Around June 28th, 2013, DoIT enabled Offline support. You'll need to explicitly enable it, and be sure connect online before going offline so you'll have the most recent versions. How to enable offline mode

Offline support is Chrome only.

Merging of offline and online charges are automatically resolved by Google without any notification. Conflicts are silently resolved which means work could potentially silently disappear. A quick test merged pretty well, but if an offline user added a sentence to the middle of a paragraph and an online user deleted the paragraph, the paragraph will be gone, including the new sentence. The history will contain no evidence of the lost content.

The actual risk is hard to guess. If most people are just adding comments, I'm betting it's extremely safe. If two people are making heavy edits, the risk is probably high.

Backups

To reduce our dependency on Google, we can keep local, exported copies as a backup. Google drive can export docx, odt, rtf, pdf, txt, and html.

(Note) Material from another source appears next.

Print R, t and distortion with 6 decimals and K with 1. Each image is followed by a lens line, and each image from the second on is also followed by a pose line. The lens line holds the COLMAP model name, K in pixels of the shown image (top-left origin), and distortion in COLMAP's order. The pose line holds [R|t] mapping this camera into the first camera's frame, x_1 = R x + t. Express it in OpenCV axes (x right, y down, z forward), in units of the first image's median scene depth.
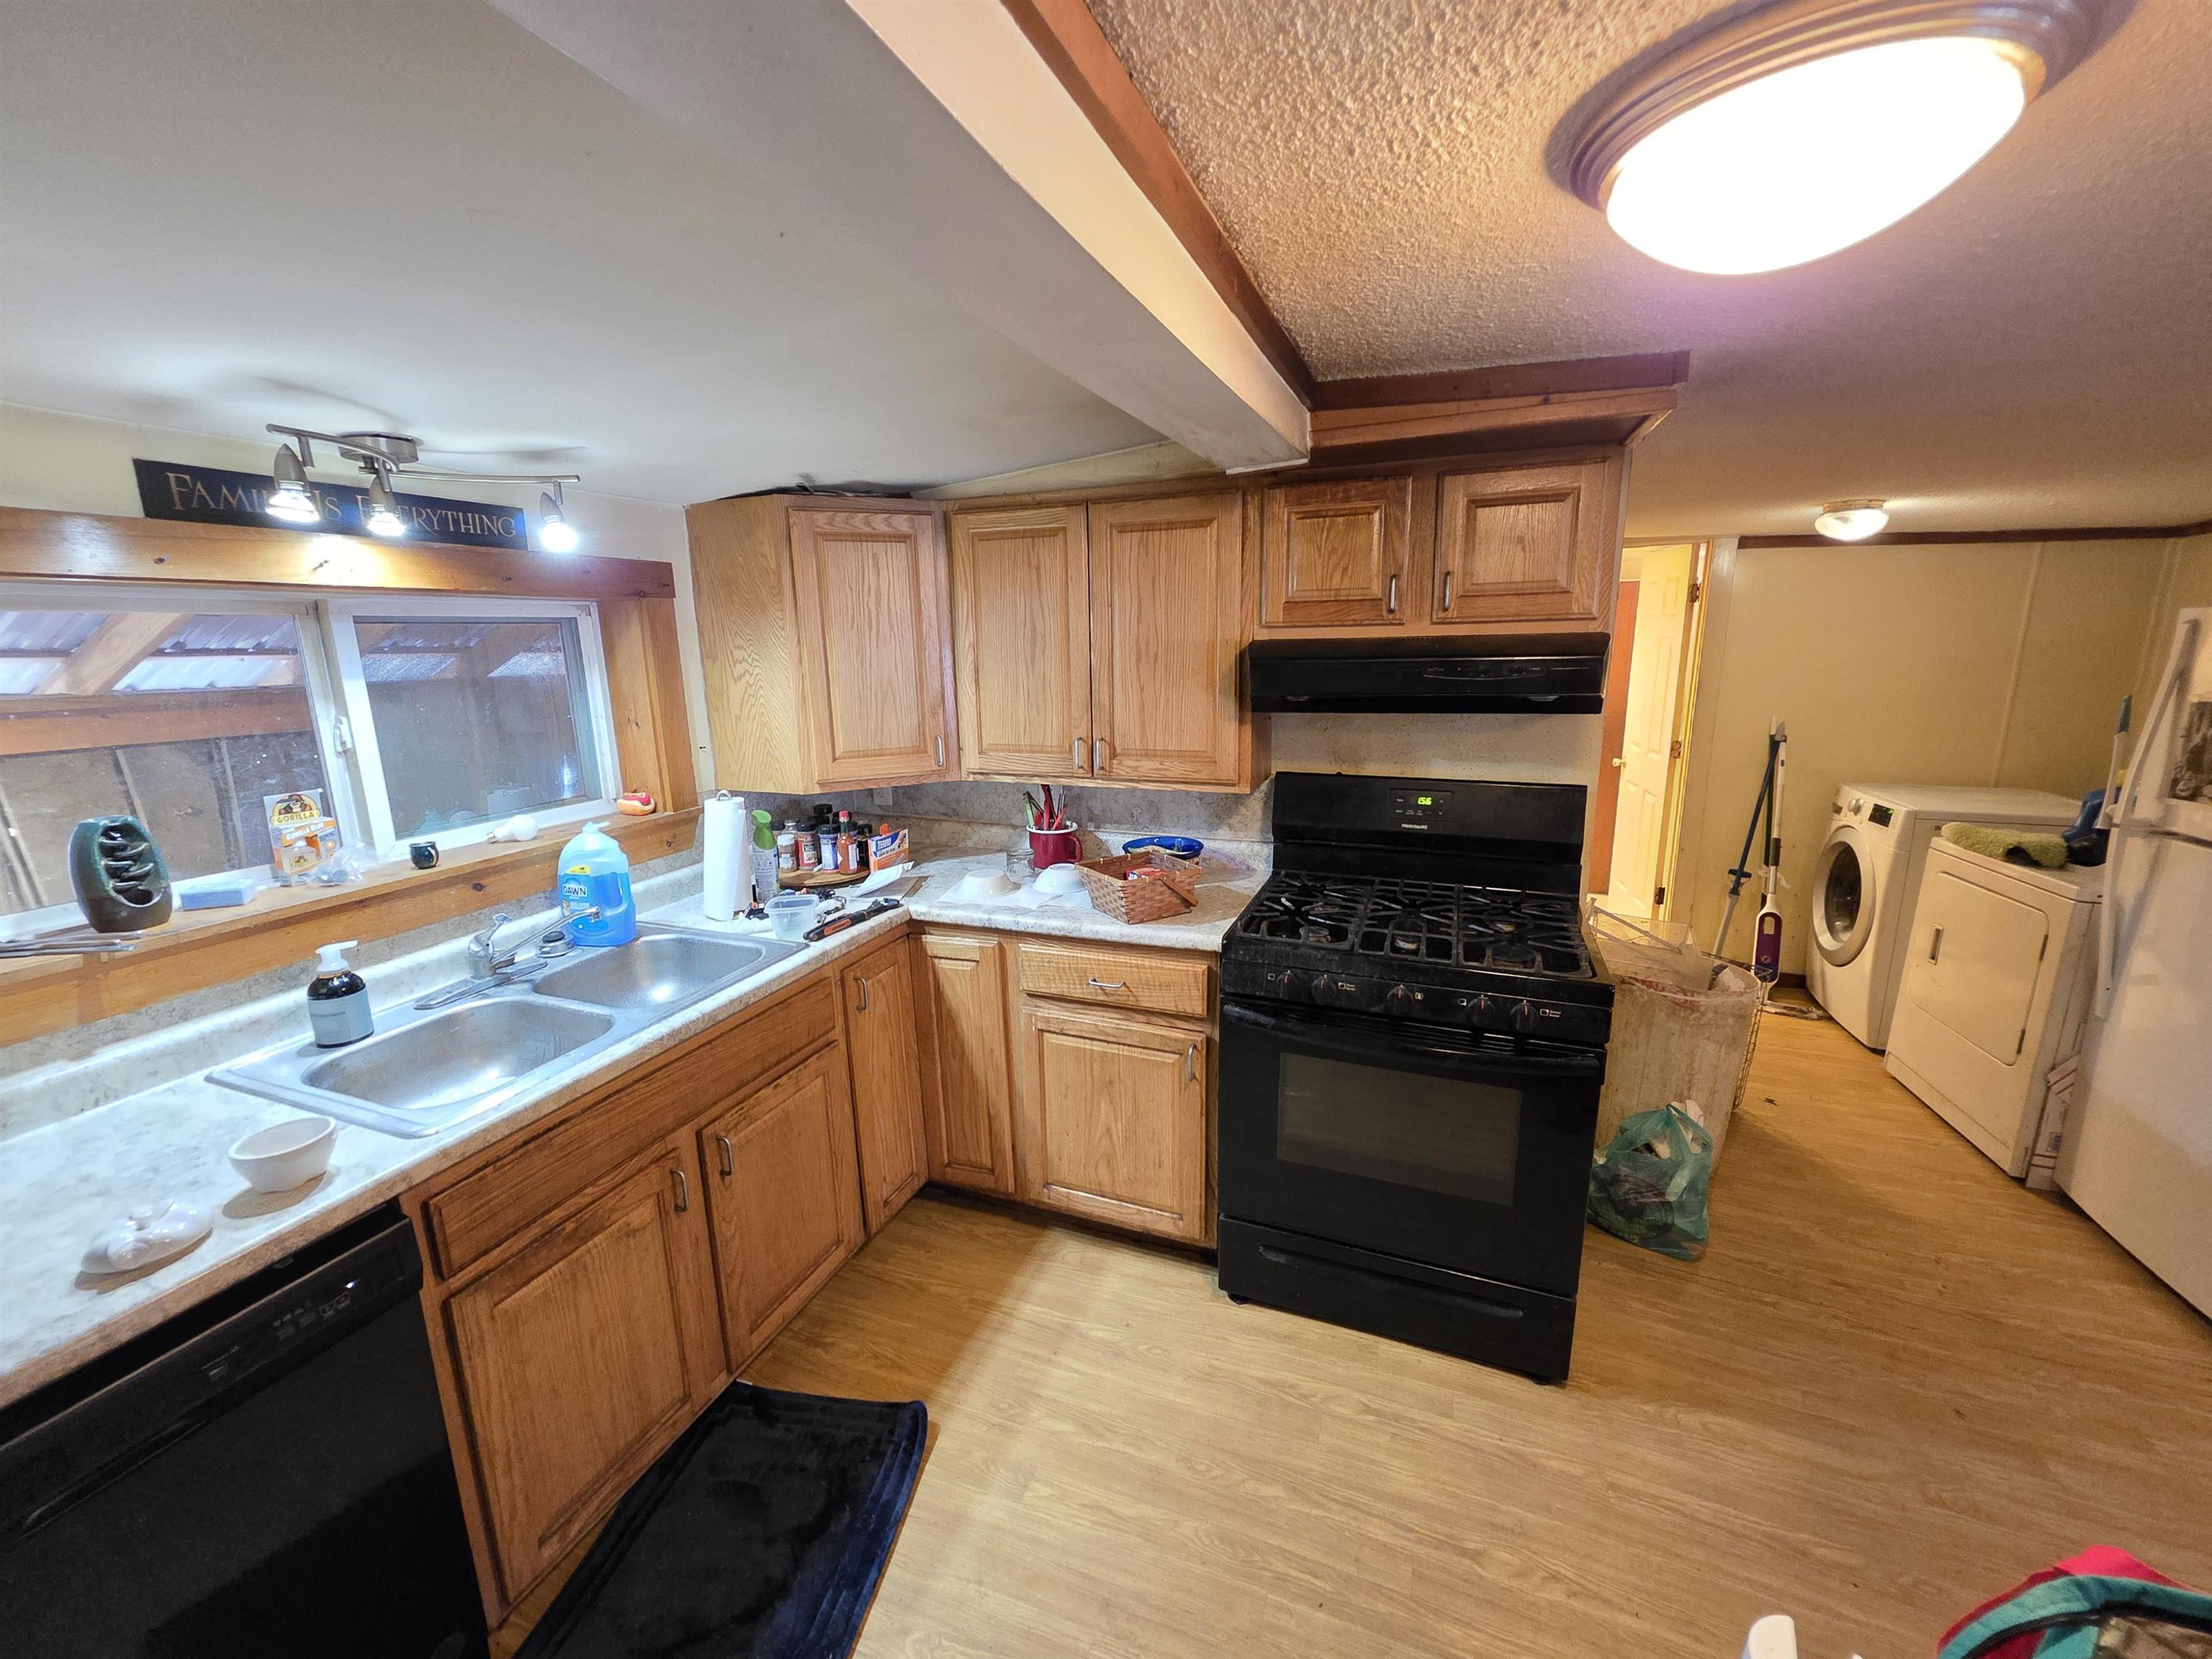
lens RADIAL K [[886.2, 0, 1104.8], [0, 886.2, 820.5], [0, 0, 1]] dist [0.001445, 0.000241]
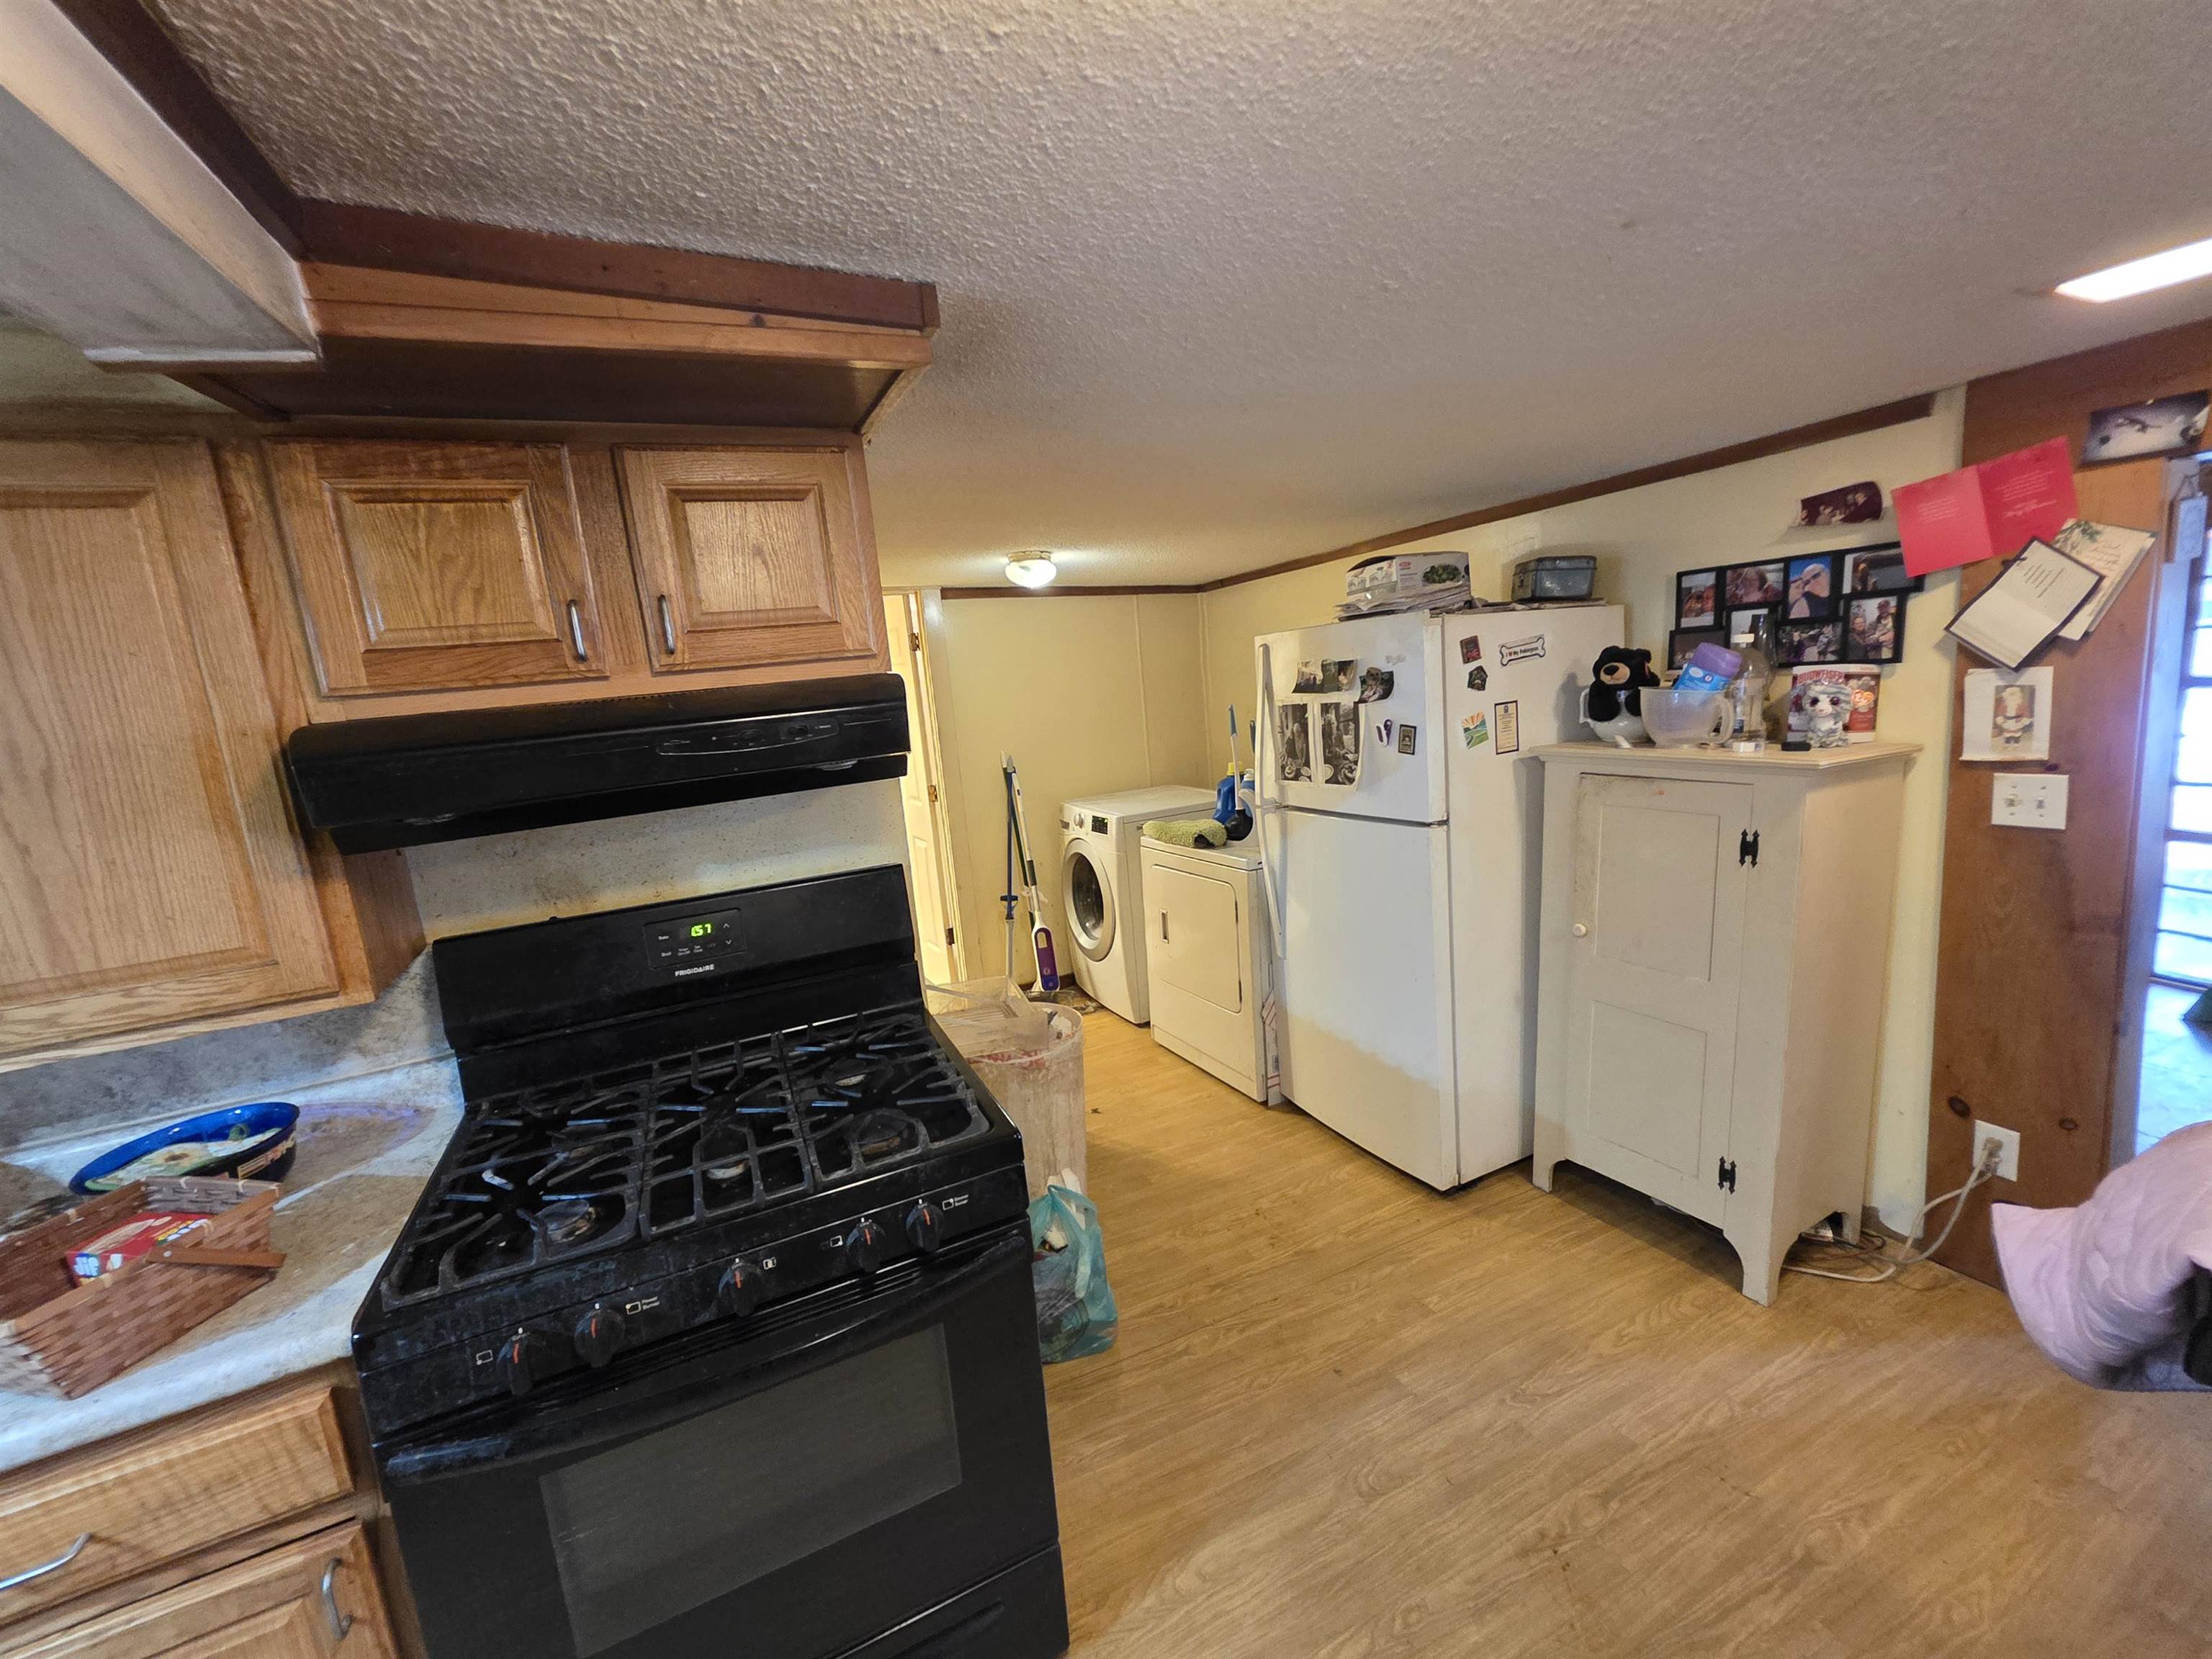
lens RADIAL K [[886.2, 0, 1104.8], [0, 886.2, 820.5], [0, 0, 1]] dist [0.001445, 0.000241]
pose [[0.685712, -0.167317, 0.708382, 0.109120], [0.217999, 0.975755, 0.019447, -0.053933], [-0.694461, 0.141091, 0.705562, 0.304126]]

We can manually make backups. You can export documents individually using File > Download as. You can download a batch in a zip file. It looks like this, although the menu option is now "Download" not "Export":

We can automate the backups using the Google Drive API. It would probably involve enumerating the files then exporting them

Google Drive Desktop

Google Drive Desktop nearly useless for our purposes. For native Google Drive formats, the "file" that ends up on disk is just a link to the web site.

How do permissions interact?

Changes to the shared's folder's permissions are pushed down to the contained files, even if those files have had their permissions set specially.

If you create a file outside of the folder, then move it into the folder, it will add the permissions that the folder grants to itself. If you move it back out, it reverts to its previous permissions. There may be a several second lag before the change in permissions is visible.

(All verified by testing.)

What if someone leaves the UW?

DoIT Help Desk said, in a June 19th, 2013 message to Alan ("Subject: Re: UW Madison Google Apps: ensuring documents survive a team member leaving(Case 618712)"):

  If a file owned by the user who leaves (we'll continue with your "bucky" example), is saved in the google group, the file will remain, even after bucky has left the University. The other team members won't be able to edit this document, unless they were given editing privileges before bucky left. Alternatively, if you need to give people editing privileges, you can copy the document and another member of the team can just recreate it with themselves as the owner, adding in editors as needed. Folders shared by bucky will also remain even after he leaves.

What if someone closes their non-UW account?

Probably unlikely; how often does someone close their Google account? But there is a risk we'd lose the documents. Proposed: documents must be owned by someone using a UW account. Likely flow: non-UW member creates the file and works on it. Eventually someone from the UW copies the file and that becomes the official copy.